Через две недели Маяковский предложил ей руку и сердце, но Татьяна отвечала уклончиво. За обедом в монпарнасском ресторане “Гран-Шомьер” в ноябре он преподнес Татьяне два посвященных ей стихотворения. Они записаны его мелким косым почерком в зеленой тетрадке, которая теперь хранится у меня. Одно называлось “Письмо товарищу Кострову из Парижа о сущности любви”, второе – “Письмо Татьяне Яковлевой”. В первом говорилось об их первой встрече в приемной врача:
Представьте:
входит
в меха
красавица в зал,
и бусы оправленная.
Я
эту красавицу взял
и сказал:
– правильно сказал
или неправильно? —
Я, товарищ, —
из России,
знаменит в своей стране я…
“Письмо товарищу Кострову” – первое стихотворение, посвященное не Лиле Брик, а другой женщине, – было самым страстным произведением Маяковского за много лет. Очевидно в Татьяне он нашел ту “большую, хорошую любовь”, о которой говорил Якобсону.
Любить —
это значит:
в глубь двора
вбежать
и до ночи грачьеи,
блестя топором,
рубить дрова,
силой
своей
играючи.
<…>
Нам
любовь
не рай да кущи,
нам
любовь
гудит про то,
что опять
в работу пущен
сердца
выстывший мотор.
“Письмо Татьяне Яковлевой” было еще более прозрачным в нем поэт просил Татьяну вернуться с ним в Москву.
Иди сюда,
иди на перекресток
моих больших
и неуклюжих рук.
Не хочешь?
Оставайся и зимуй,
и это
оскорбление
на общий счет нанижем.
Я всё равно
тебя
когда-нибудь возьму —
одну
или вдвоем с Парижем.,
Все восхищались красотой этой статной пары, их безграничному обаянию. Помимо страсти к поэзии они разделяли множество склонностей и привычек – оба были щедры, эгоистичны и под несдержанностью скрывали застенчивые ранимые души. Татьяна представляла Маяковского своим знакомым французам и эмигрантам.
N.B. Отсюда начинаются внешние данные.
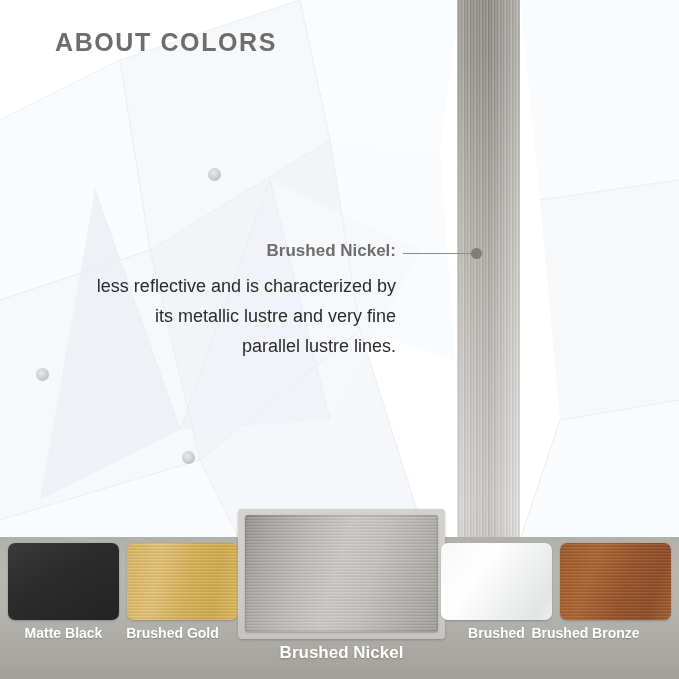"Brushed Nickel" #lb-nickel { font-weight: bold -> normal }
Это не могло остаться в тайне от сестры Лили, Эльзы, которая жила в той же гостинице на Монпарнасе, что и Маяковский, и в ту пору встречалась с французским поэтом Луи Арагоном. (Впоследствии они поженятся и станут звездной парой международного коммунизма.) Тем временем Лиля начала нервничать (ее держала в курсе событий сестра и, возможно, тайная полиция, которая уже начала видеть во всех советских путешественниках потенциальных перебежчиков): “В кого это Володя влюбился <…> Кому это он пишет стихи (!!) <…> говорят, она валится в обморок, если при ней выругаться?” Вскоре Лиля получила ответ на свои вопросы. В декабре срок действия визы Маяковского истек, и ему пришлось вернуться в Москву. Хотя в мае, после премьеры “Клопа”, он собирался снова приехать в Париж, расставание с Татьяной было очень тяжелым. Перед отъездом Маяковский заплатил цветочнику, чтобы Татьяне до его возвращения каждое воскресенье посылали по дюжине роз – к каждому букету прилагалась его визитная карточка с запиской.
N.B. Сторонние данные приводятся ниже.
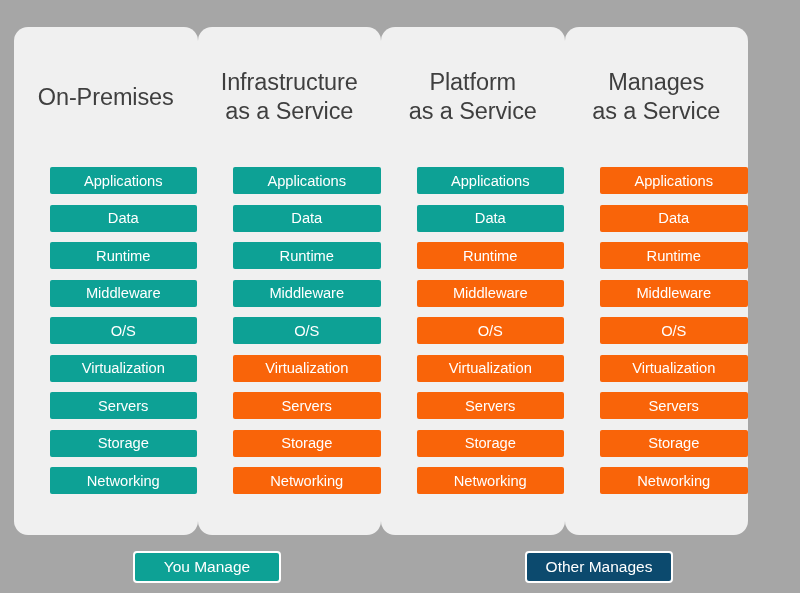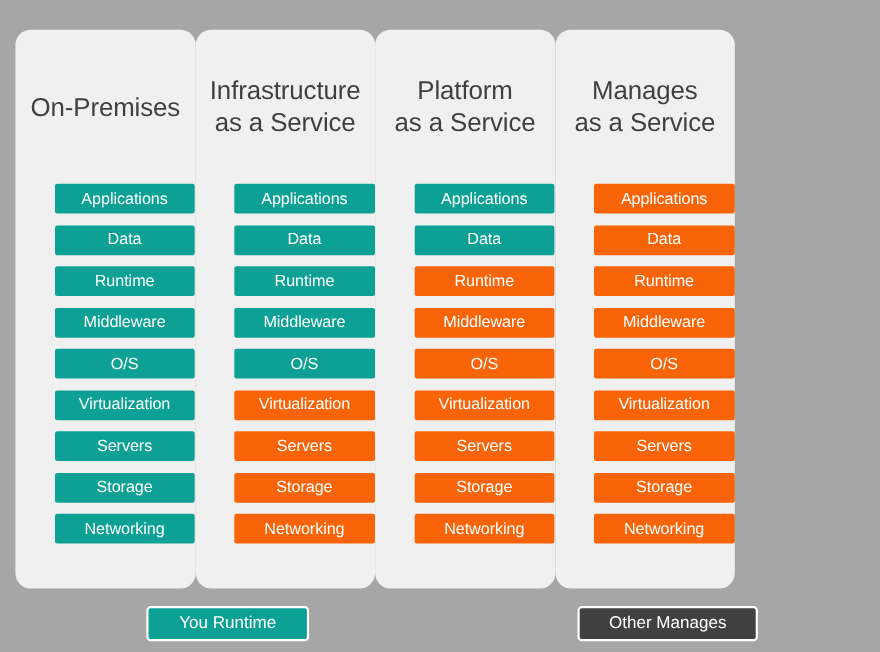"On-Premises" .panels { width: 654px -> 734px }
В первом из множества писем, которые мама написала своей матери после отъезда Маяковского, читается и печаль из-за расставания, и наивная гордость своим новым статусом музы.
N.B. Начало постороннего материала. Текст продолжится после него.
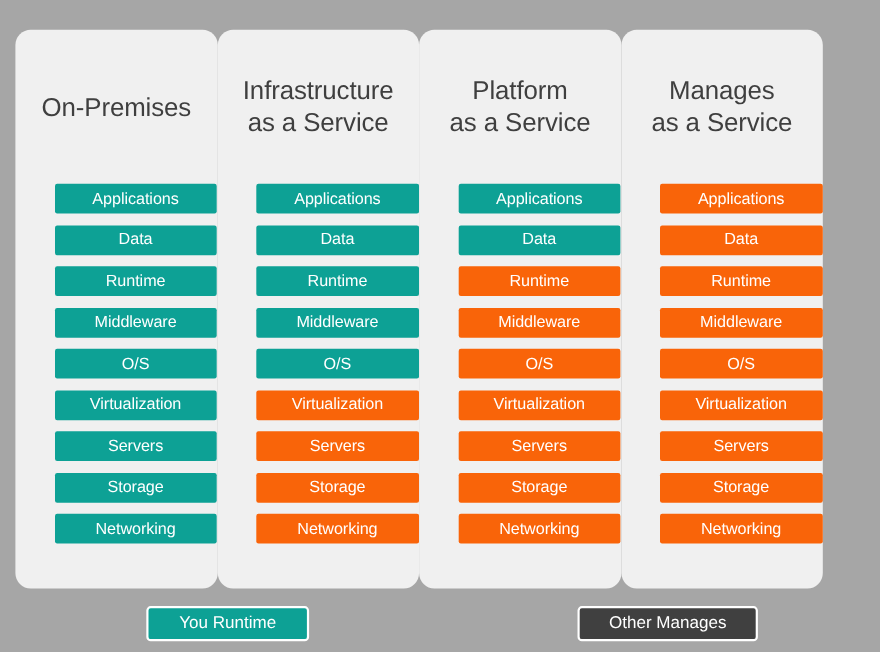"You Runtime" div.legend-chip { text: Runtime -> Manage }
Он выдающийся человек [пишет Татьяна]. И совершенно не такой, как я думала. Он меня обожает, и ужасно расстроен, что пришлось на полгода от меня уехать. Он звонил мне из Берлина – это был настоящий крик боли. Раз в день приходят телеграммы, раз в неделю – цветы. <…> Весь наш дом завален цветами, просто чудо. <…> Мне так грустно оттого, что он уехал. Это самый талантливый человек из всех, кого я знаю <…> Тебе бы понравились стихи “Письмо к Татьяне Яковлевой” и “Любовное письмо”[34].